Domestic team information
- 1895/96–1897/98: Otago
- Source: ESPNcricinfo, 14 May 2016

= William Haydon =

New Zealand cricketer (1872–1904)

William Henry Haydon (30 July 1872 - 19 April 1904) was a New Zealand lawyer and cricketer. He played four first-class matches for Otago between the 1895–96 and 1897–98 seasons.

Haydon was born at Dunedin in 1872, the son of another William Henry Haydon. His father had emigrated from England, first to Australia in the 1850s before arriving in Dunedin during the Otago gold rush of the 1860s. He had run a series of hotels in Otago. Haydon junior was educated at St Patrick's College in Wellington before attending Otago University where he studied law and constitutional history and was a prominent rugby footballer. He worked initially as a legal clerk in Dunedin before being admitted to the bar shortly before his death in 1904.

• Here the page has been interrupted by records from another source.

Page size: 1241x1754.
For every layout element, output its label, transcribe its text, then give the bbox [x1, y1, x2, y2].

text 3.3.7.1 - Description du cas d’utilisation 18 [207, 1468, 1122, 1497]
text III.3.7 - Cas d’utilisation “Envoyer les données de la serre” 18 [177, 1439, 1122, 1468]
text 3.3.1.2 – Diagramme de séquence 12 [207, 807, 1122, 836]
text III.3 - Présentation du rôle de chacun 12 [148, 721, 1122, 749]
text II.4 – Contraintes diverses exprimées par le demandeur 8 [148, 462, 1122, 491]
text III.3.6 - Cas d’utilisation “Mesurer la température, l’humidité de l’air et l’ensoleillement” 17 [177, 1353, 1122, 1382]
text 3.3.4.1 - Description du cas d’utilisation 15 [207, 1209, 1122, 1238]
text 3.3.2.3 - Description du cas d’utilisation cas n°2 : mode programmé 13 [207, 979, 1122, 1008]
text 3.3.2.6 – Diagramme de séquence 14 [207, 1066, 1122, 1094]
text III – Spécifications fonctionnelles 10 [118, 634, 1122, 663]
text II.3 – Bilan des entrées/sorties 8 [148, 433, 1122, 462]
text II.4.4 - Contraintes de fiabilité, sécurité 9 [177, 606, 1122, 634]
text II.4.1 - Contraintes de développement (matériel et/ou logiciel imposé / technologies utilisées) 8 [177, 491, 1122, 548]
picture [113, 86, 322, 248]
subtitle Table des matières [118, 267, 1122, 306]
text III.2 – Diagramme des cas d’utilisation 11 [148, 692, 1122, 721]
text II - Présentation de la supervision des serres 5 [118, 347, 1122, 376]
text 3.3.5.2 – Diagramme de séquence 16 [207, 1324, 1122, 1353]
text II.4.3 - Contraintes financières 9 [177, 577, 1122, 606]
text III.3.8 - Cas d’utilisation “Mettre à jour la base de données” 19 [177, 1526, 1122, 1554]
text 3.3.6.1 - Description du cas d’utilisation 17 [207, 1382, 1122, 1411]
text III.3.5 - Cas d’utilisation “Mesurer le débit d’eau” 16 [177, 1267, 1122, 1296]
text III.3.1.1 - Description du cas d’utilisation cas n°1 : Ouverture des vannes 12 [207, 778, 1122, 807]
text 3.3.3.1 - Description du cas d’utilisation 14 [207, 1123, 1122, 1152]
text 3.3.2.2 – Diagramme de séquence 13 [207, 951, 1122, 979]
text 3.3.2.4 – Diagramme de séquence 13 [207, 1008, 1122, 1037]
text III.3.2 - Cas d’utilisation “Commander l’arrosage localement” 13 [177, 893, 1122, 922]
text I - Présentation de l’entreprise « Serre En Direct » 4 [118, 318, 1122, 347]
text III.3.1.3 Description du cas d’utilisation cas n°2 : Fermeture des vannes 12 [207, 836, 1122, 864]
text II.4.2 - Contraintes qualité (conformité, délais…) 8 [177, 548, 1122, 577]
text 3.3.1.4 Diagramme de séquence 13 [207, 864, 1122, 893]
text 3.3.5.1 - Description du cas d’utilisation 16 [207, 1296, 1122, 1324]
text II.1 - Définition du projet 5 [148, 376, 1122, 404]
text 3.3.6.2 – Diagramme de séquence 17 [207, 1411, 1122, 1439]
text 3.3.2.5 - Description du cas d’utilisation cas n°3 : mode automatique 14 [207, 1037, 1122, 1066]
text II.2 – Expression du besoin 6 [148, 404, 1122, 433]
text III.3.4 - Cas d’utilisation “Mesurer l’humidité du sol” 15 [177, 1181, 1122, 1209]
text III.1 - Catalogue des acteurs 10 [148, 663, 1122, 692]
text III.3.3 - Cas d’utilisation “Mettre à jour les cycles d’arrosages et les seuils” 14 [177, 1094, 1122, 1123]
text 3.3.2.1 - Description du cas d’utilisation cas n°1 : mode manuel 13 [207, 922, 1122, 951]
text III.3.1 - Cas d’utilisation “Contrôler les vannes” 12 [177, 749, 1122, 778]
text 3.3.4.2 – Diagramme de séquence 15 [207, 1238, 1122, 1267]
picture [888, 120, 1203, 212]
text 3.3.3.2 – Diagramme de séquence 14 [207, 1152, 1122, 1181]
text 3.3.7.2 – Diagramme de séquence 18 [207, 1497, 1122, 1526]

Considered a "well known" sportsman, as well as rugby Haydon played club cricket for the Grange club and later for Dunedin Cricket Club and rowed with the Dunedin Amateur Boating Club. He played cricket for an Otago side against Southland in February 1894 before making his first-class debut for the side two years later, playing in a fixture against Canterbury at Carisbrook in February 1896. A wicket-keeper, Haydon played twice for the representative side the following season and once in 1898–99. In total he scored 37 runs and effected six dismissals in his four first-class matches. He was a rugby referee and a prominent member of the Otago Referees' Association. Away from sports, he was a member of the St Joseph's Dramatic Society in Dunedin.

Haydon suffered from dyspepsia and was taken ill suddenly at work in April 1904. He died later the same day of peritonitis caused by his underlying condition. He was aged 31, though papers at the time note his age as 32.